**Consignes:**
1) D'après l'article sur la fourme de Montbrison, dans quel but son syndicat prépare-t-il avec des fromageries une opération nationale en novembre ?
2) Citez le passage de l'article sur la fourme de Montbrison qui commence par « Si cette petite » et se termine par « croit le fromager. ».

La Fourme de Montbrison veut sortir du Forez. Son syndicat a invité, lundi 30 septembre, les journalistes parisiens à un atelier dégustation et s’apprête, en partenariat avec des fromageries, à organiser en novembre une opération nationale pour vanter l’originalité de l’utilisation de la fourme dans la raclette.
Cousine de la fourme d’Ambert, celle de Montbrison est « plus douce et moins salée », selon Eric Soubeyrand, fromager de l’entreprise laitière de Sauvain (ex-Forez fourme). Le salage est réalisé en cours de moulage, et la fourme est retournée d’un quart de tour toutes les douze heures pendant les 7 premiers jours, pendant lesquels elle est conservée à 22 degrés sur des chéneaux en bois d’épicéa.
Si cette petite appellation (447 tonnes en 2012) est très consommée localement, sa notoriété peine à dépasser son territoire : seuls 10 à 15% serait vendus ailleurs. « C’est un produit très demandeur de main d’œuvre, avec un cahier des charges serré », met en avant Eric Soubeyrand. Les vaches produisent entre 4 et 5000 litres de lait par an, les exploitations sont situées à 700 mètres d’altitude minimum et l’alimentation est basée sur l’herbe, sans OGM. « De la contrainte, on en fera un produit d’excellence », croit le fromager.
Cinq fromageries collectent 78 producteurs, le principal acteur étant la Fromagerie du Pont de la pierre, propriété de Lactalis. Cette entreprise a d’ailleurs assuré la continuité de la production et la collecte des éleveurs avant que Forez fourme, mis en liquidation judiciaire en 2012, ne soit reprise. Environ 10% du lait collecté est transformé à la ferme.

**Informations présentées:**
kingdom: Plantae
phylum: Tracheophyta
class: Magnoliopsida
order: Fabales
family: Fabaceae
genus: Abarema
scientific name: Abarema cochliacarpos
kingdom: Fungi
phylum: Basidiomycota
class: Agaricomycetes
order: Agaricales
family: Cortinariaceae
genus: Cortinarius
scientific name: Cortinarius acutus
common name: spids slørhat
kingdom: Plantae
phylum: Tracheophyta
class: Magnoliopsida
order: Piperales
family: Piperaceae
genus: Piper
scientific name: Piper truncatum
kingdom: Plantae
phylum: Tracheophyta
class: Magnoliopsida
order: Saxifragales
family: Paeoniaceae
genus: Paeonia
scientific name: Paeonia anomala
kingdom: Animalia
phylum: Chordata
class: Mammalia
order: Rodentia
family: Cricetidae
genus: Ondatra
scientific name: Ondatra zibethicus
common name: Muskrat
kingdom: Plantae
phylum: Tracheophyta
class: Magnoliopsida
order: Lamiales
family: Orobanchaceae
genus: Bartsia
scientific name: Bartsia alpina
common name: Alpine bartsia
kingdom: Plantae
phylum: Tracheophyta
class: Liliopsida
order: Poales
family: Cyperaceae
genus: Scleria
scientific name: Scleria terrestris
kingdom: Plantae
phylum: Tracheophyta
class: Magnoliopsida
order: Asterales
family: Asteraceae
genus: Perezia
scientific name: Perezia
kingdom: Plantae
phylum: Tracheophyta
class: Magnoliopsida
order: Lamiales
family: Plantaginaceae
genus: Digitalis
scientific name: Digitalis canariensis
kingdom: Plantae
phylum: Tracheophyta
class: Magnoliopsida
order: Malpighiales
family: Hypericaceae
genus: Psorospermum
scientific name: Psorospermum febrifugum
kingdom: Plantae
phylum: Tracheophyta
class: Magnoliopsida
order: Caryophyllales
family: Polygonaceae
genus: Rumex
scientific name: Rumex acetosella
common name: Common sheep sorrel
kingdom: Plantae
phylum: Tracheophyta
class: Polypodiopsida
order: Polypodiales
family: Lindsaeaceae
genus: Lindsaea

**Réponses par consigne:**
1) L'opération doit servir à vanter l'originalité de l'utilisation de la fourme dans la raclette. Elle s'inscrit dans la volonté de faire sortir la fourme de Montbrison du Forez.

2)
Si cette petite appellation (447 tonnes en 2012) est très consommée localement, sa notoriété peine à dépasser son territoire : seuls 10 à 15% serait vendus ailleurs. « C’est un produit très demandeur de main d’œuvre, avec un cahier des charges serré », met en avant Eric Soubeyrand. Les vaches produisent entre 4 et 5000 litres de lait par an, les exploitations sont situées à 700 mètres d’altitude minimum et l’alimentation est basée sur l’herbe, sans OGM. « De la contrainte, on en fera un produit d’excellence », croit le fromager.